Actually I noticed it mid May, but do not know when it started. We have not consciously put any special code in the site for any specific bots or referrals.

PhilC
06-28-2005, 08:25 AM
I forgot to mention that I even copied the source code of Google's cache page, saved it as an html file, opened it in a browser, and all the images loaded - and that was without them having been stored in my browser's cache. So it has to be something specific to the referring page - that's not spider checking.

Maybe your server administrator has added something that blocks requests made by Google cache pages. Blocking the referrer somewhere is the only thing can think of that could account for what's happening.

janemc
06-28-2005, 08:33 AM
Maybe your server administrator has added something that blocks requests made by Google cache pages. Blocking the referrer somewhere is the only thing can think of that could account for what's happening.

Good idea. I'll check with them and let you know as soon as I get their response. Thanks again for all this help, Phil.

PhilC
06-28-2005, 08:57 AM
I'm very interested to know the result, so don't forget :)

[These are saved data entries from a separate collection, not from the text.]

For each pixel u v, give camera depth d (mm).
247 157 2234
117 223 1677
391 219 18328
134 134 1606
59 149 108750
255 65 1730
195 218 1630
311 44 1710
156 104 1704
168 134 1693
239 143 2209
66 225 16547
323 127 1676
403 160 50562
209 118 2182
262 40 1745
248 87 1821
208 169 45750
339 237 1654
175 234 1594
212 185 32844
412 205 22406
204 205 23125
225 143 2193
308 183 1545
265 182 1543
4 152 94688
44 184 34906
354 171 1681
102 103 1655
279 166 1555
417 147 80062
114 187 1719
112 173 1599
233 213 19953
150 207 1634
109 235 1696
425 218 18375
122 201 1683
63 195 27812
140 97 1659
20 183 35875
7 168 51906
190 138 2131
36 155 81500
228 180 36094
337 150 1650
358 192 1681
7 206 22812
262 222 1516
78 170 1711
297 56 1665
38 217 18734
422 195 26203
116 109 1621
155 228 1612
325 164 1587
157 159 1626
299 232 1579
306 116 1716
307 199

Just as an aside, I strongly object to search engine caches for 2 reasons. One is that they do not have permission to reproduce other people's entire pages on their own site, but they do it, and I'm sure it must be illegal. The other reason is that, not only do they reproduce other people's entire pages within their site, but they have the nerve to cause the other people's bandwidth to be used in doing it - those graphics.

I would honestly like to see all servers block all file requests from all search engine cache pages, and I would also like to see all webpages use the meta tags to disallow search engine caches. But that's just me and my little rant.

janemc
06-28-2005, 10:08 AM
I'm very interested to know the result, so don't forget :)

I solved the problem thanks to the lead you gave me when talking about something happening on the server level. As an oldtime content-heavy web, we have always had a a lot of theft (lifting!) of both text and images from our web. A lot of deeplinking straight to our images for example. In order to try to cut down on this, we had put up instructions in the htaccess file to only let certain domaine names link to the images. We had not specificed the google, and therefore our images were not accessible to our page in their cache. We've just altered the htaccess file, and everything is fine now.
However, we still need to find solutions to the "content borrowing" that hits us so much. Do you have experience in this? But in the meantime, thanks very much for the tip that led us to the answer.
:)

PhilC
06-28-2005, 10:13 AM
Excellent! It's good when a bit of detective work pays off :D

What's the content borrowing problem that you have? It sounds like it's worth another thread.

janemc
06-28-2005, 12:03 PM
Good idea, Phil. I'm new here, and not sure where to start that thread. It's not google specific, obviously. I looked over the different forums and did not find a logical place. Do you have a suggestion?

PhilC
06-28-2005, 01:28 PM
You're right, Jane. This being a search engine type forum, there aren't any sub-forums for general website stuff. I think the best place would be the Padded Room, which is sort of like a lobby for discussing any other subject.